For a successful bug-free software release to the production or client, the process starts from the ‘development phase’ and continues up to the ‘testing phase’. These processes must not be overlooked as it could lead to the release of a ‘buggy’ software to the clients which is a sign of poor test management. Testing teams invest a lot of time and great efforts for every release and if the released software does not meet the defined quality requirements or expected criteria, it will affect the company’s reputation with the clients as well as the morale of the project & the testing team gets lowered down. In this situation, one being a part of the testing team should think of overcoming this scenario thereby improving his or her testing capabilities.
For the delivery of world-class software, some points must be kept in mind. The foremost point is to create a unique checklist for the software release keeping in mind the software platform, domain, testing framework (manual/automated) and the project management methodology so as to accept the released build before actually starting the test execution which saves both time and effort. The second most important point is to manage and control the test release content and project managers are responsible for the content selection. This process leads to planned test execution cycles.
Ways to Improve the ‘Test Release’ Process:
1) Analyze the release report: Look for the newly added functionalities, modifications of the existing functionality, bug fixes from the previous build, which will decide when to start executing the smoke testing or sanity testing.
2) Analyze the updated testing documents: Look for the new functionality and the bug fixes, if not updated already. Normally, these documents get updated by the testing team during the software development life cycle based on the regular weekly project review meetings.
3) Organize a quick project review meeting after the release: It should be done to discuss the known bugs, pros and cons of the released build and critical functionality etc., to avoid any kind of miscommunication. It also helps to review the important client requirements. Oral communication between the development and testing teams must be strictly avoided as it highly impacts the quality of the software release.
4) Ensure the proper configuration of the bug tracking tool: The tool must be properly configured for the allocated testing team, development team, software build and the modules/functionality of the software as it will log the bugs efficiently. If not, the project manager or test manager must be informed on a high priority basis.
5) Return the build to the development team: If the build fails in smoke or sanity testing then it must be returned to the development team without any compromises. Strictly, the testing must not be continued if the system fails in smoke testing. This saves time and also improves the quality of the software in the subsequent releases.
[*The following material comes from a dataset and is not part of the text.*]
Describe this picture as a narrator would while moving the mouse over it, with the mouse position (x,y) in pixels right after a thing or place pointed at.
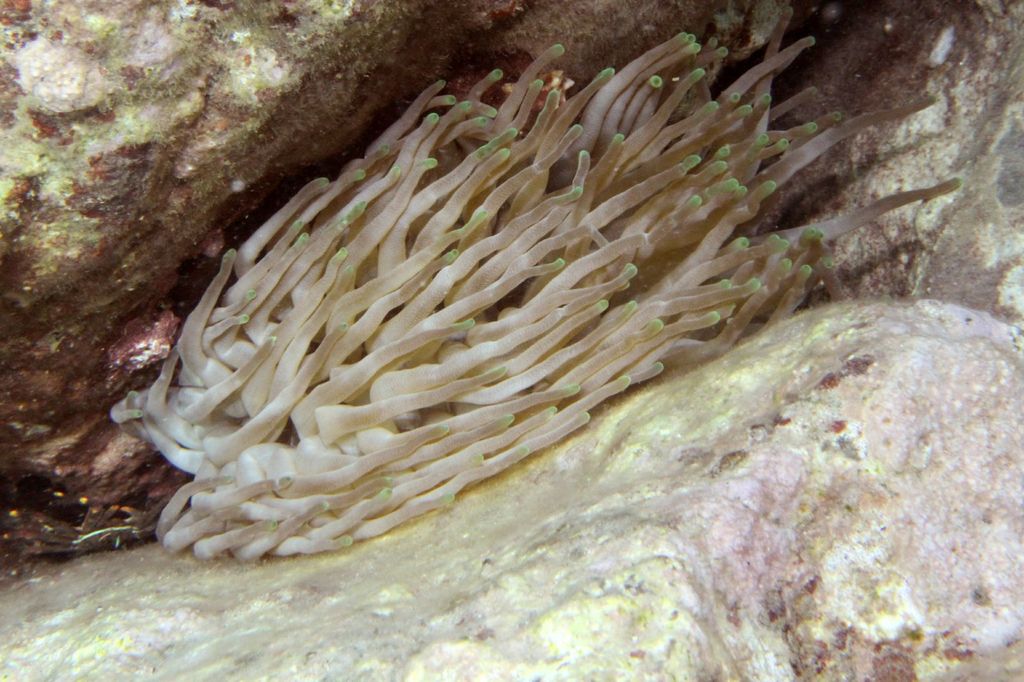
In this image I can see a sea anemone (542,411). In the background (689,398) I can see few rocks (687,445).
6) Avoid the allocation of testers in multiple projects: It greatly affects the quality of test execution in real-time. In practice, sometimes even the experienced testers overlook the features and functionality as well as skip some of the test cases assuming that some test cases never fails when they are overloaded with work or engaged in multiple projects with deadlines.
7) Easy software installation: With this, the testing team can re-install the software when required instead of waiting for the development manager or an installation manager to do the same job, which will unnecessarily kill the available testing time. Like, even though the windows based installation is easy, but in the case of multiple web servers and wide area networks in a multi-tier testing environment, testers may take hours to install the software.
8) Availability of licensed automated tools: Execution of the test cases in an automated framework is easy as compared to manual testing if the automated tools are properly configured and licensed for multiple users. In case the testing plan involves performance and load testing, testers need to cover executing the test cases on multiple environments like multiple servers, browsers and users etc.
9) Availability of ghosted machines: The set-up of ghosted machines must be ensured before starting the test execution. These are the machines with different testing environments. Sometimes, a web application software needs to be tested in multiple environments like Windows 7 & Access DB or Windows 8 & Oracle or Mainframe & DB2 etc., with all the Browsers like Chrome, Firefox, Internet Explorer, Safari etc.
10) Avoid the implementation of new features: This is a bad practice in many software organizations as per the business requirements to satisfy the external customers or to meet the demands of the management or sometimes the sales/marketing teams. In an ‘Agile’ environment, the change requests from the customers are always encouraged. It should be properly implemented after planning before releasing the software to the testing team.